▶ _Task data_
★ ★ ★ ★ ★ ★ ★
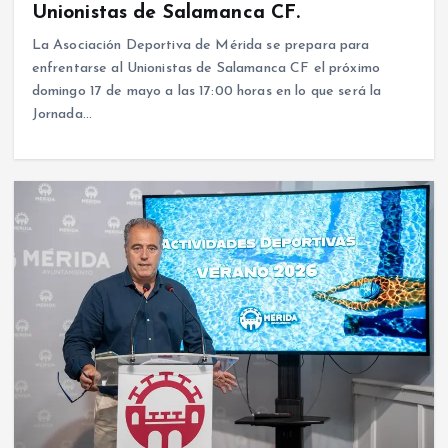
Unionistas de Salamanca CF.
La Asociación Deportiva de Mérida se prepara para
enfrentarse al Unionistas de Salamanca CF el próximo
domingo 17 de mayo a las 17:00 horas en lo que será la
Jornada…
★ ★ ★ ★ ★ ★ ★
▶ _Assignment_
Give back each entry verbatim but drop its pictures.

▶ _Problem solution_
Unionistas de Salamanca CF.
La Asociación Deportiva de Mérida se prepara para
enfrentarse al Unionistas de Salamanca CF el próximo
domingo 17 de mayo a las 17:00 horas en lo que será la
Jornada…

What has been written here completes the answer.